PhiloI just finished reading C.D. Yonge’s translation of The Works of Philo. I have been interested in Philo for some time and have even taken a course on Philo in the religious studies department at McMaster University.

For those who do not know much about Philo, he was an Alexandrian Jew who lived from 25 BC to 50 AD. He was a philosopher who interpreted the Hebrew Bible in an allegorical manner through the lens of Platonic philosophy. Most of his works are allegorical commentaries, although he does give us an account of his embassy to Emperor Gaius (Caligula).

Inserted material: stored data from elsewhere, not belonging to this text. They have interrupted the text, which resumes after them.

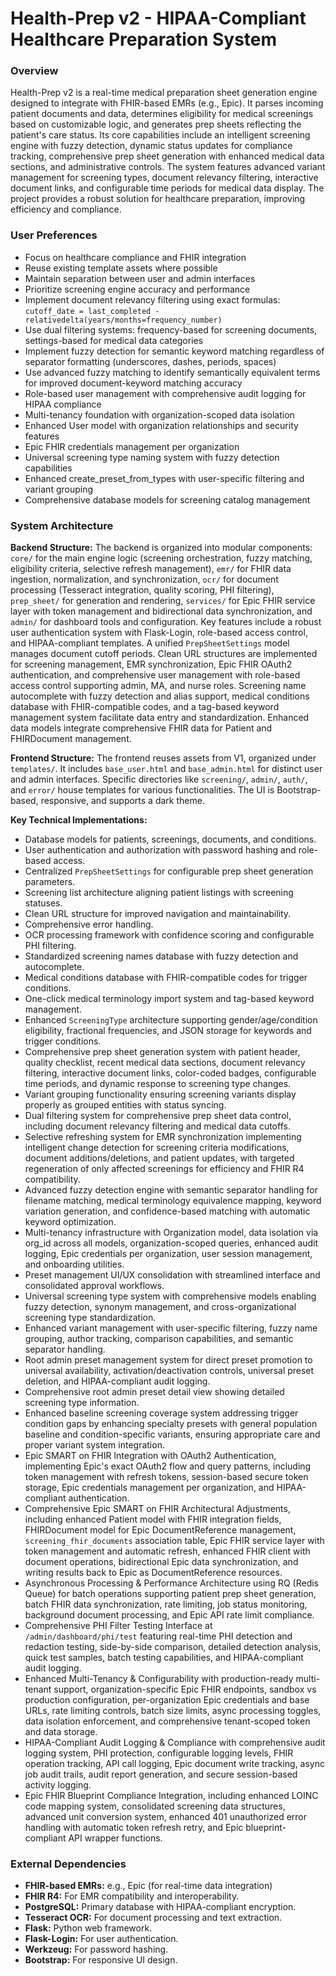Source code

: # Health-Prep v2 - HIPAA-Compliant Healthcare Preparation System

### Overview
Health-Prep v2 is a real-time medical preparation sheet generation engine designed to integrate with FHIR-based EMRs (e.g., Epic). It parses incoming patient documents and data, determines eligibility for medical screenings based on customizable logic, and generates prep sheets reflecting the patient's care status. Its core capabilities include an intelligent screening engine with fuzzy detection, dynamic status updates for compliance tracking, comprehensive prep sheet generation with enhanced medical data sections, and administrative controls. The system features advanced variant management for screening types, document relevancy filtering, interactive document links, and configurable time periods for medical data display. The project provides a robust solution for healthcare preparation, improving efficiency and compliance.

### User Preferences
- Focus on healthcare compliance and FHIR integration
- Reuse existing template assets where possible
- Maintain separation between user and admin interfaces
- Prioritize screening engine accuracy and performance
- Implement document relevancy filtering using exact formulas: `cutoff_date = last_completed - relativedelta(years/months=frequency_number)`
- Use dual filtering systems: frequency-based for screening documents, settings-based for medical data categories
- Implement fuzzy detection for semantic keyword matching regardless of separator formatting (underscores, dashes, periods, spaces)
- Use advanced fuzzy matching to identify semantically equivalent terms for improved document-keyword matching accuracy
- Role-based user management with comprehensive audit logging for HIPAA compliance
- Multi-tenancy foundation with organization-scoped data isolation
- Enhanced User model with organization relationships and security features
- Epic FHIR credentials management per organization
- Universal screening type naming system with fuzzy detection capabilities
- Enhanced create_preset_from_types with user-specific filtering and variant grouping
- Comprehensive database models for screening catalog management

### System Architecture

**Backend Structure:**
The backend is organized into modular components: `core/` for the main engine logic (screening orchestration, fuzzy matching, eligibility criteria, selective refresh management), `emr/` for FHIR data ingestion, normalization, and synchronization, `ocr/` for document processing (Tesseract integration, quality scoring, PHI filtering), `prep_sheet/` for generation and rendering, `services/` for Epic FHIR service layer with token management and bidirectional data synchronization, and `admin/` for dashboard tools and configuration. Key features include a robust user authentication system with Flask-Login, role-based access control, and HIPAA-compliant templates. A unified `PrepSheetSettings` model manages document cutoff periods. Clean URL structures are implemented for screening management, EMR synchronization, Epic FHIR OAuth2 authentication, and comprehensive user management with role-based access control supporting admin, MA, and nurse roles. Screening name autocomplete with fuzzy detection and alias support, medical conditions database with FHIR-compatible codes, and a tag-based keyword management system facilitate data entry and standardization. Enhanced data models integrate comprehensive FHIR data for Patient and FHIRDocument management.

**Frontend Structure:**
The frontend reuses assets from V1, organized under `templates/`. It includes `base_user.html` and `base_admin.html` for distinct user and admin interfaces. Specific directories like `screening/`, `admin/`, `auth/`, and `error/` house templates for various functionalities. The UI is Bootstrap-based, responsive, and supports a dark theme.

**Key Technical Implementations:**
- Database models for patients, screenings, documents, and conditions.
- User authentication and authorization with password hashing and role-based access.
- Centralized `PrepSheetSettings` for configurable prep sheet generation parameters.
- Screening list architecture aligning patient listings with screening statuses.
- Clean URL structure for improved navigation and maintainability.
- Comprehensive error handling.
- OCR processing framework with confidence scoring and configurable PHI filtering.
- Standardized screening names database with fuzzy detection and autocomplete.
- Medical conditions database with FHIR-compatible codes for trigger conditions.
- One-click medical terminology import system and tag-based keyword management.
- Enhanced `ScreeningType` architecture supporting gender/age/condition eligibility, fractional frequencies, and JSON storage for keywords and trigger conditions.
- Comprehensive prep sheet generation system with patient header, quality checklist, recent medical data sections, document relevancy filtering, interactive document links, color-coded badges, configurable time periods, and dynamic response to screening type changes.
- Variant grouping functionality ensuring screening variants display properly as grouped entities with status syncing.
- Dual filtering system for comprehensive prep sheet data control, including document relevancy filtering and medical data cutoffs.
- Selective refreshing system for EMR synchronization implementing intelligent change detection for screening criteria modifications, document additions/deletions, and patient updates, with targeted regeneration of only affected screenings for efficiency and FHIR R4 compatibility.
- Advanced fuzzy detection engine with semantic separator handling for filename matching, medical terminology equivalence mapping, keyword variation generation, and confidence-based matching with automatic keyword optimization.
- Multi-tenancy infrastructure with Organization model, data isolation via org_id across all models, organization-scoped queries, enhanced audit logging, Epic credentials per organization, user session management, and onboarding utilities.
- Preset management UI/UX consolidation with streamlined interface and consolidated approval workflows.
- Universal screening type system with comprehensive models enabling fuzzy detection, synonym management, and cross-organizational screening type standardization.
- Enhanced variant management with user-specific filtering, fuzzy name grouping, author tracking, comparison capabilities, and semantic separator handling.
- Root admin preset management system for direct preset promotion to universal availability, activation/deactivation controls, universal preset deletion, and HIPAA-compliant audit logging.
- Comprehensive root admin preset detail view showing detailed screening type information.
- Enhanced baseline screening coverage system addressing trigger condition gaps by enhancing specialty presets with general population baseline and condition-specific variants, ensuring appropriate care and proper variant system integration.
- Epic SMART on FHIR Integration with OAuth2 Authentication, implementing Epic's exact OAuth2 flow and query patterns, including token management with refresh tokens, session-based secure token storage, Epic credentials management per organization, and HIPAA-compliant authentication.
- Comprehensive Epic SMART on FHIR Architectural Adjustments, including enhanced Patient model with FHIR integration fields, FHIRDocument model for Epic DocumentReference management, `screening_fhir_documents` association table, Epic FHIR service layer with token management and automatic refresh, enhanced FHIR client with document operations, bidirectional Epic data synchronization, and writing results back to Epic as DocumentReference resources.
- Asynchronous Processing & Performance Architecture using RQ (Redis Queue) for batch operations supporting patient prep sheet generation, batch FHIR data synchronization, rate limiting, job status monitoring, background document processing, and Epic API rate limit compliance.
- Comprehensive PHI Filter Testing Interface at `/admin/dashboard/phi/test` featuring real-time PHI detection and redaction testing, side-by-side comparison, detailed detection analysis, quick test samples, batch testing capabilities, and HIPAA-compliant audit logging.
- Enhanced Multi-Tenancy & Configurability with production-ready multi-tenant support, organization-specific Epic FHIR endpoints, sandbox vs production configuration, per-organization Epic credentials and base URLs, rate limiting controls, batch size limits, async processing toggles, data isolation enforcement, and comprehensive tenant-scoped token and data storage.
- HIPAA-Compliant Audit Logging & Compliance with comprehensive audit logging system, PHI protection, configurable logging levels, FHIR operation tracking, API call logging, Epic document write tracking, async job audit trails, audit report generation, and secure session-based activity logging.
- Epic FHIR Blueprint Compliance Integration, including enhanced LOINC code mapping system, consolidated screening data structures, advanced unit conversion system, enhanced 401 unauthorized error handling with automatic token refresh retry, and Epic blueprint-compliant API wrapper functions.

### External Dependencies
- **FHIR-based EMRs:** e.g., Epic (for real-time data integration)
- **FHIR R4:** For EMR compatibility and interoperability.
- **PostgreSQL:** Primary database with HIPAA-compliant encryption.
- **Tesseract OCR:** For document processing and text extraction.
- **Flask:** Python web framework.
- **Flask-Login:** For user authentication.
- **Werkzeug:** For password hashing.
- **Bootstrap:** For responsive UI design.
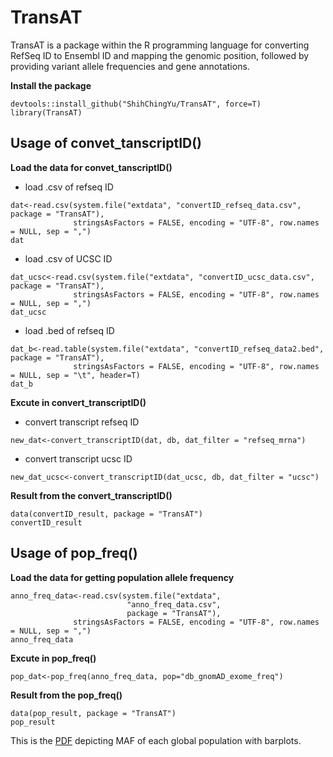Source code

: # TransAT
TransAT is a package within the R programming language for converting RefSeq ID to Ensembl ID and mapping the genomic position, followed by providing variant allele frequencies and gene annotations.

**Install the package**
```{r setup}
devtools::install_github("ShihChingYu/TransAT", force=T)
library(TransAT)
```

## Usage of convet_tanscriptID()

**Load the data for convet_tanscriptID()**

- load .csv of refseq ID
```{r}
dat<-read.csv(system.file("extdata", "convertID_refseq_data.csv", package = "TransAT"),
              stringsAsFactors = FALSE, encoding = "UTF-8", row.names = NULL, sep = ",")
dat
```

- load .csv of UCSC ID
```{r}
dat_ucsc<-read.csv(system.file("extdata", "convertID_ucsc_data.csv", package = "TransAT"),
              stringsAsFactors = FALSE, encoding = "UTF-8", row.names = NULL, sep = ",")
dat_ucsc
```

- load .bed of refseq ID
```{r}
dat_b<-read.table(system.file("extdata", "convertID_refseq_data2.bed", package = "TransAT"),
              stringsAsFactors = FALSE, encoding = "UTF-8", row.names = NULL, sep = "\t", header=T)
dat_b
```

**Excute in convert_transcriptID()**

- convert transcript refseq ID
```{r}
new_dat<-convert_transcriptID(dat, db, dat_filter = "refseq_mrna")
```

- convert transcript ucsc ID
```{r}
new_dat_ucsc<-convert_transcriptID(dat_ucsc, db, dat_filter = "ucsc")
```

**Result from the convert_transcriptID()**
```{r}
data(convertID_result, package = "TransAT")
convertID_result
```

## Usage of pop_freq()

**Load the data for getting population allele frequency**
```{r}
anno_freq_data<-read.csv(system.file("extdata",
                          "anno_freq_data.csv",
                          package = "TransAT"),
              stringsAsFactors = FALSE, encoding = "UTF-8", row.names = NULL, sep = ",")
anno_freq_data
```

**Excute in pop_freq()**
```{r}
pop_dat<-pop_freq(anno_freq_data, pop="db_gnomAD_exome_freq")
```

**Result from the pop_freq()**
```{r}
data(pop_result, package = "TransAT")
pop_result
```

This is the [PDF](https://github.com/ShihChingYu/TransAT/blob/master/data-raw/plots.pdf) depicting MAF of each global population with barplots.
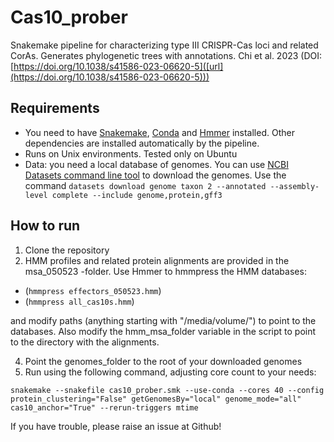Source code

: # Cas10_prober
Snakemake pipeline for characterizing type III CRISPR-Cas loci and related CorAs. Generates phylogenetic trees with annotations. Chi et al. 2023 (DOI: [https://doi.org/10.1038/s41586-023-06620-5]([url](https://doi.org/10.1038/s41586-023-06620-5)))

## Requirements
- You need to have [Snakemake]([url](https://anaconda.org/bioconda/snakemake)), [Conda]([url](https://docs.conda.io/en/latest/index.html)) and [Hmmer]([url](https://anaconda.org/bioconda/hmmer)) installed. Other dependencies are installed automatically by the pipeline.
- Runs on Unix environments. Tested only on Ubuntu
- Data: you need a local database of genomes. You can use [NCBI Datasets command line tool](https://www.ncbi.nlm.nih.gov/datasets/docs/v2/download-and-install/?utm_source=ncbi_insights&utm_medium=referral&utm_campaign=datasets-command-line-20221012) to download the genomes. Use the command ```datasets download genome taxon 2 --annotated --assembly-level complete --include genome,protein,gff3```

## How to run
1. Clone the repository
2. HMM profiles and related protein alignments are provided in the msa_050523 -folder. Use Hmmer to hmmpress the HMM databases:
- (```hmmpress effectors_050523.hmm```)
- (```hmmpress all_cas10s.hmm```)

and modify paths (anything starting with "/media/volume/") to point to the databases. Also modify the hmm_msa_folder variable in the script to point to the directory with the alignments.

4. Point the genomes_folder to the root of your downloaded genomes
5. Run using the following command, adjusting core count to your needs:

```
snakemake --snakefile cas10_prober.smk --use-conda --cores 40 --config protein_clustering="False" getGenomesBy="local" genome_mode="all" cas10_anchor="True" --rerun-triggers mtime
```

If you have trouble, please raise an issue at Github!



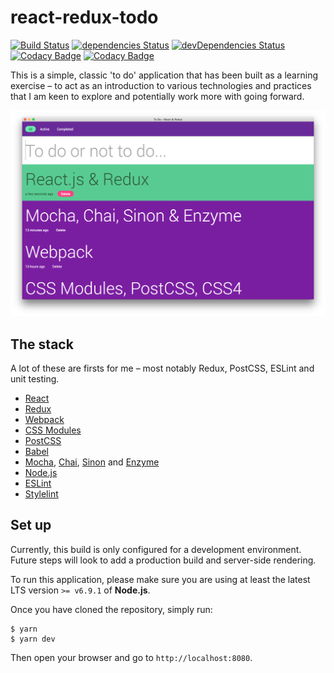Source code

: # react-redux-todo
[![Build Status](https://travis-ci.org/mathewhawley/react-redux-todo.svg?branch=master)](https://travis-ci.org/mathewhawley/react-redux-todo) [![dependencies Status](https://david-dm.org/mathewhawley/react-redux-todo/status.svg)](https://david-dm.org/mathewhawley/react-redux-todo) [![devDependencies Status](https://david-dm.org/mathewhawley/react-redux-todo/dev-status.svg)](https://david-dm.org/mathewhawley/react-redux-todo?type=dev) [![Codacy Badge](https://api.codacy.com/project/badge/Coverage/3d83776b3f2245da9cc835683d833047)](https://www.codacy.com/app/mathew/react-redux-todo?utm_source=github.com&amp;utm_medium=referral&amp;utm_content=mathewhawley/react-redux-todo&amp;utm_campaign=Badge_Coverage) [![Codacy Badge](https://api.codacy.com/project/badge/Grade/3d83776b3f2245da9cc835683d833047)](https://www.codacy.com/app/mathew/react-redux-todo?utm_source=github.com&amp;utm_medium=referral&amp;utm_content=mathewhawley/react-redux-todo&amp;utm_campaign=Badge_Grade)

This is a simple, classic 'to do' application that has been built as a learning exercise – to act as an introduction to various technologies and practices that I am keen to explore and potentially work more with going forward.

![todo](todo.png)

## The stack
A lot of these are firsts for me – most notably Redux, PostCSS, ESLint and unit testing.

* [React](https://facebook.github.io/react/)
* [Redux](http://redux.js.org/)
* [Webpack](https://webpack.github.io/)
* [CSS Modules](https://github.com/css-modules/css-modules)
* [PostCSS](http://postcss.org/)
* [Babel](https://babeljs.io/)
* [Mocha](https://mochajs.org/), [Chai](http://chaijs.com/), [Sinon](http://sinonjs.org/) and [Enzyme](http://airbnb.io/enzyme/)
* [Node.js](https://nodejs.org/en/)
* [ESLint](http://eslint.org/)
* [Stylelint](http://stylelint.io/)

## Set up
Currently, this build is only configured for a development environment. Future steps will look to add a production build and server-side rendering.

To run this application, please make sure you are using at least the latest LTS version `>= v6.9.1` of **Node.js**.

Once you have cloned the repository, simply run:

```
$ yarn
$ yarn dev
```

Then open your browser and go to `http://localhost:8080`.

I believe that reading Philo is important for the following reasons:

  • Philo provides a glimpse of a kind of Judaism not found in the works of the rabbis or the Dead Sea Scrolls.
  • He lived at the same time as Jesus and gives us some idea of the culture of the time, even though Philo was not active in Galilee or Judea.
  • There are some similarities between Philo and the New Testament book of Hebrews. This has suggested to some that the author of Hebrews was also from Alexandria (possibly Apollos).
  • Some readers have been uncomfortable with the liberties that the Apostle Paul takes in interpreting the Hebrew Bible. Philo’s interpretation is far more radical and makes Paul look very conservative in comparison.
  • For those interested in ancient philosophy, Philo offers a glimpse of how some people were using Plato during the first century.
  • Philo was an inspiration for some early Christians in blending philosophy with Christianity. It was Christians and not Jews who passed on and copied Philo.

Philo is not always easy to read but he is a tremendous resource for those interested in ancient religion and philosophy.